Open-Loop Control Co-Design of Semisubmersible Floating Offshore Wind Turbines using Linear Parameter-Varying Models

TL;DR

This paper presents an integrated control co-design framework for floating offshore wind turbines using linear parameter-varying models to optimize plant and control system design for improved power and stability.

Contribution

It introduces a novel low-fidelity modeling approach combined with open-loop control trajectories for co-design of plant and control variables in floating wind turbines.

Findings

Plant design impacts power production and stability.

Control decisions influence cost of energy.
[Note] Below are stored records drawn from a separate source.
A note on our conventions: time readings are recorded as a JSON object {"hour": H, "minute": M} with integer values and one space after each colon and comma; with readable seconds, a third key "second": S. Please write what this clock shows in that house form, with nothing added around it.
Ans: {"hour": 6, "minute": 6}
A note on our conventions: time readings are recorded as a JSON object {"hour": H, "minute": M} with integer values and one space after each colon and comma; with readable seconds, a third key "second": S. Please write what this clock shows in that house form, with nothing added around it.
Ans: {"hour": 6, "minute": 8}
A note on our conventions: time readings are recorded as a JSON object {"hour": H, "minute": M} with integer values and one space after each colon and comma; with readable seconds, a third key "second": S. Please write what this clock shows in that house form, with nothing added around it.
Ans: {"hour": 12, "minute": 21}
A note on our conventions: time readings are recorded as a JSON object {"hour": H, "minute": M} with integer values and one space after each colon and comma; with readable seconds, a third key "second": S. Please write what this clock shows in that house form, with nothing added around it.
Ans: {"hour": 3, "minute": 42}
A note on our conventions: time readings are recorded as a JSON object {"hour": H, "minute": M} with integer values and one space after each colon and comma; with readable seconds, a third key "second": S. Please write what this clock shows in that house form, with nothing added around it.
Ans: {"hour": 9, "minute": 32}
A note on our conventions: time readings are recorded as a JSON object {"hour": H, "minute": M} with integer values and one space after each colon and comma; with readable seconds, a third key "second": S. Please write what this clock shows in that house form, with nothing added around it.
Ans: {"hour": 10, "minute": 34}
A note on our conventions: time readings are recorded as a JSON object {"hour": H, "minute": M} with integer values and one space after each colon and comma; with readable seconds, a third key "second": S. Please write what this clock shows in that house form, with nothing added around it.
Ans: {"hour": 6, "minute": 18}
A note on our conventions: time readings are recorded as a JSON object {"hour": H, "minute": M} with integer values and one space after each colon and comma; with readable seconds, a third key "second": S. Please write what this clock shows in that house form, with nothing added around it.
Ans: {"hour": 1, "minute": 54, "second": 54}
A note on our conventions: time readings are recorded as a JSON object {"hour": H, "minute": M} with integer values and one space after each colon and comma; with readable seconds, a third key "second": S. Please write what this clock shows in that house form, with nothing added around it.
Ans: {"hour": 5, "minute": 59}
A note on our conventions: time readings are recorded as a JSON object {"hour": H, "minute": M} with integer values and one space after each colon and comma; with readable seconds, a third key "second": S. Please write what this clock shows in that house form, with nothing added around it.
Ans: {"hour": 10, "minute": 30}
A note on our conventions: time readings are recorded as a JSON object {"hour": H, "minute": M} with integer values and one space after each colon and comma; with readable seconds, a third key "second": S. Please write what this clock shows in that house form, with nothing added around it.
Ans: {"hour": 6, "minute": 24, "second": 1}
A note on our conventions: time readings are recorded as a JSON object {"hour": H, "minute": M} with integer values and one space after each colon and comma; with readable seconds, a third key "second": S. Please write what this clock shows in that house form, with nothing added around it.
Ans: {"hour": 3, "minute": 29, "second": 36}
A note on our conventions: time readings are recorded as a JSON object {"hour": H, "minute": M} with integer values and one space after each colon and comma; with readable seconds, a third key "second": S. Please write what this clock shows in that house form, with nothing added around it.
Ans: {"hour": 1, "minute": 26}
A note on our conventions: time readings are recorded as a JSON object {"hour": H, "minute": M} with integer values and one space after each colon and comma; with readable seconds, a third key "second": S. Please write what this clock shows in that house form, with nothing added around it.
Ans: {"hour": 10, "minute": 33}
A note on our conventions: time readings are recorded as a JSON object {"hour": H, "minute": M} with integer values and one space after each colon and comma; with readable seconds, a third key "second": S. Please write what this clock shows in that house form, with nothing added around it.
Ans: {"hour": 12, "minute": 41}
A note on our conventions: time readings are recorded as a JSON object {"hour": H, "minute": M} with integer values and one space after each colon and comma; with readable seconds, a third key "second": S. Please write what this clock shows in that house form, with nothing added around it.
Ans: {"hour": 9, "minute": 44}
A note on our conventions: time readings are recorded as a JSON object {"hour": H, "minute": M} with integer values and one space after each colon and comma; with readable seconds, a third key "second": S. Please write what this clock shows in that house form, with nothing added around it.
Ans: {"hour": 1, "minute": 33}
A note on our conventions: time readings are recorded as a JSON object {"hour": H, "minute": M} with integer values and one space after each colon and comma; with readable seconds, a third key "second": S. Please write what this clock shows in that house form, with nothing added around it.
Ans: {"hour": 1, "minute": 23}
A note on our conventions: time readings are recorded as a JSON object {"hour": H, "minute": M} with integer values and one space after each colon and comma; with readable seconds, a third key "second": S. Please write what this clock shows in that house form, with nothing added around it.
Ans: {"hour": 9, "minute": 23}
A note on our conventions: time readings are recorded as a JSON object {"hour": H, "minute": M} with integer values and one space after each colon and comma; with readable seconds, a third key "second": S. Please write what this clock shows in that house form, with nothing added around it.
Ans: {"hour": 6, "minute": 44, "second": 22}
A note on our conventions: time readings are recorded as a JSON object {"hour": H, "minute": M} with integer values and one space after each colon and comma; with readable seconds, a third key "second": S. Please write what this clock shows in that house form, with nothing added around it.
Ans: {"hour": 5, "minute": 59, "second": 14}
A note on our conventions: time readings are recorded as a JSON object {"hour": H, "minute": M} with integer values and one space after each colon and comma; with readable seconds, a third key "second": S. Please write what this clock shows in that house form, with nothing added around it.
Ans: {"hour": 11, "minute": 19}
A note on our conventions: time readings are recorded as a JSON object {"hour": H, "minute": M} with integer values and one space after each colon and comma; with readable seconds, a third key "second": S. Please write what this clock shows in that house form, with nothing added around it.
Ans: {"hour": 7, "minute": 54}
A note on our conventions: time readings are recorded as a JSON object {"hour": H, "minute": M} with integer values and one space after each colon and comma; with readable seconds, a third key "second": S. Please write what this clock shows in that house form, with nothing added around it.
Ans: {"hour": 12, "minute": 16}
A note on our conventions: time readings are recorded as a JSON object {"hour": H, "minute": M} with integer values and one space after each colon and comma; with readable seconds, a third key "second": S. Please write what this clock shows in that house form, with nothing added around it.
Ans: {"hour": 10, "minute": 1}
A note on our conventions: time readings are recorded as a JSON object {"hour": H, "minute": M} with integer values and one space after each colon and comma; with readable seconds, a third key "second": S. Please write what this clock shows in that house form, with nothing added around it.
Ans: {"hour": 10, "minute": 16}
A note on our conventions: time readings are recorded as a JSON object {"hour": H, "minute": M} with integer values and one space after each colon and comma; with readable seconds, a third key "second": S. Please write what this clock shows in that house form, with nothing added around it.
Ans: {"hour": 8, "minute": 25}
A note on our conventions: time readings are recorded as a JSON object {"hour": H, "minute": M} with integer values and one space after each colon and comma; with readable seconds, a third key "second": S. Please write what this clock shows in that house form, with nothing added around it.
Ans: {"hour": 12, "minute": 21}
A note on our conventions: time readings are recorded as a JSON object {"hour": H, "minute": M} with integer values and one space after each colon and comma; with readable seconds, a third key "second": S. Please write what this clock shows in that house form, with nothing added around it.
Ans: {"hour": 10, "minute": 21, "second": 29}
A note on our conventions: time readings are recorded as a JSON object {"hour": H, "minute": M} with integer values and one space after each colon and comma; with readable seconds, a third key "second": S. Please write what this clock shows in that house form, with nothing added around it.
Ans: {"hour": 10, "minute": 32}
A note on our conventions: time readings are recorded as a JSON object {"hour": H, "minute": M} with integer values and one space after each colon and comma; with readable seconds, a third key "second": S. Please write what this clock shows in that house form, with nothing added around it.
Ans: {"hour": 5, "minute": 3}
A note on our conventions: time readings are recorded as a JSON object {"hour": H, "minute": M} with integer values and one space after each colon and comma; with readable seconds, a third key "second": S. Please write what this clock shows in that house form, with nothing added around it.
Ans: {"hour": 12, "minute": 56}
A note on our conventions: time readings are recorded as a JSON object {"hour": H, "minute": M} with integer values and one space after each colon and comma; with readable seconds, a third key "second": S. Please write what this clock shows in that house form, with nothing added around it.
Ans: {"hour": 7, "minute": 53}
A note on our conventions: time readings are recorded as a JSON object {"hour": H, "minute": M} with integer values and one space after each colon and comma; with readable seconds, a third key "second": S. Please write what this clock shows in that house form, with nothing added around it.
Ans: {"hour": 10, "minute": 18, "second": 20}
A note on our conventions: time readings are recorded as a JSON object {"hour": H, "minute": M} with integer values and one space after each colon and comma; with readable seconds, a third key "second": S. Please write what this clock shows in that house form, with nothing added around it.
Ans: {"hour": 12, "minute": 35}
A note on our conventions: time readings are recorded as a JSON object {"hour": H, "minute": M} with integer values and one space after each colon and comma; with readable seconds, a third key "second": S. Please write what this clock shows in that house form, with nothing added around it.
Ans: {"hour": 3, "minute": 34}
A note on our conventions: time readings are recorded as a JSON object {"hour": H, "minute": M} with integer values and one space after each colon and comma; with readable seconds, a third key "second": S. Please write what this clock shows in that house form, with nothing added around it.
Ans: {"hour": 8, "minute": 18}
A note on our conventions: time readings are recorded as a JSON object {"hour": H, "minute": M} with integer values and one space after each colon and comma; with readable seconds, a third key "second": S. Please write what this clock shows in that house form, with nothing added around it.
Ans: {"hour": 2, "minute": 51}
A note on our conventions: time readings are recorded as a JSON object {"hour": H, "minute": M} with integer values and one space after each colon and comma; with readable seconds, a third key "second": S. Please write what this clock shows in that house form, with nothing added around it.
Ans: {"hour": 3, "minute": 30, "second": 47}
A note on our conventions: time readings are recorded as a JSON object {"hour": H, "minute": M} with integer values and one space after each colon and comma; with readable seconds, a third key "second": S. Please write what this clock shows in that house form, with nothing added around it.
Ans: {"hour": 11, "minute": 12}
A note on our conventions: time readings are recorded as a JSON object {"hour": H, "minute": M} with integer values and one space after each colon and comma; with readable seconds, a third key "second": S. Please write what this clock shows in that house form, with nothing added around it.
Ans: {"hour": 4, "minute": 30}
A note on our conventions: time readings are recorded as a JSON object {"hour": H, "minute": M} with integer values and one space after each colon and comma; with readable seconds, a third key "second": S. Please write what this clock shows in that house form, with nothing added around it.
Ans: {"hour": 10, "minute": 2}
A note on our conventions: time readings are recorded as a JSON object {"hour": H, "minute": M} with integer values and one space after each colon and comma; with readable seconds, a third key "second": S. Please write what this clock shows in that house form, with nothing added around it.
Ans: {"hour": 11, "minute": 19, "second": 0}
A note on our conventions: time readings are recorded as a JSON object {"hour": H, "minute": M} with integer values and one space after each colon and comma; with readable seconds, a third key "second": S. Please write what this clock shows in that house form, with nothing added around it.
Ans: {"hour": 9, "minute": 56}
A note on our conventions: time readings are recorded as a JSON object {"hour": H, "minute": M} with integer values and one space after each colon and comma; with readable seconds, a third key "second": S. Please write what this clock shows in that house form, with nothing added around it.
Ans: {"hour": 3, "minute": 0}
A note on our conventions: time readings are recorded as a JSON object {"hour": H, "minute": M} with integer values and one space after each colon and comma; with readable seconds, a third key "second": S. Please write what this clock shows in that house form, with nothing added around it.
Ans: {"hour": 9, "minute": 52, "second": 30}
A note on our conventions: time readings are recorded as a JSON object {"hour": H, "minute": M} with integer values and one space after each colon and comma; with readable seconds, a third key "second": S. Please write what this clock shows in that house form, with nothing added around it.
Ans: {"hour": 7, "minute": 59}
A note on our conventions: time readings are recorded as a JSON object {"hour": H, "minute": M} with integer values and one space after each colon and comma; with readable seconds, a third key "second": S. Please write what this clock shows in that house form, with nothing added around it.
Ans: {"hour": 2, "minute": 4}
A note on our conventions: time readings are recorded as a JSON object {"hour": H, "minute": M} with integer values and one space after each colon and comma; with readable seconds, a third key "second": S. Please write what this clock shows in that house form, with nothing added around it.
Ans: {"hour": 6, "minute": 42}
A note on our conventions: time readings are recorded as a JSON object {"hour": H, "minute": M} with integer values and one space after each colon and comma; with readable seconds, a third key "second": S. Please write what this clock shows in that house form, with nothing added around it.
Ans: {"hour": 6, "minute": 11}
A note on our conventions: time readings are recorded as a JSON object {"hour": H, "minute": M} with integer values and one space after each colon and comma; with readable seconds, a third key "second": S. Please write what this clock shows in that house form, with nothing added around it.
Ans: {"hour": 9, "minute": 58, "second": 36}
Platform stability is affected by design choices.

Abstract

This paper discusses a framework to design elements of the plant and control systems for floating offshore wind turbines in an integrated manner using linear parameter-varying models. Multiple linearized models derived from aeroelastic simulation software in different operating regions characterized by the incoming wind speed are combined to construct an approximate low-fidelity model of the system. The combined model is then used to generate open-loop, optimal control trajectories as part of a nested control co-design strategy that explores the system's power production and stability using the platform pitch tilt as a proxy in the context of crucial plant and control design decisions. The radial distance between the central and outer columns and the diameter of the outer columns of the semisubmersible platform are the plant design variables. The platform stability and power production are studied for different plant design decisions. The effect of plant decisions on subsequent power production and stability response of the floating wind turbine is quantified in terms of the levelized cost of energy. The results show that the inner-loop constraints and the plant design decisions affect the turbine's power and, subsequently, the cost of the system.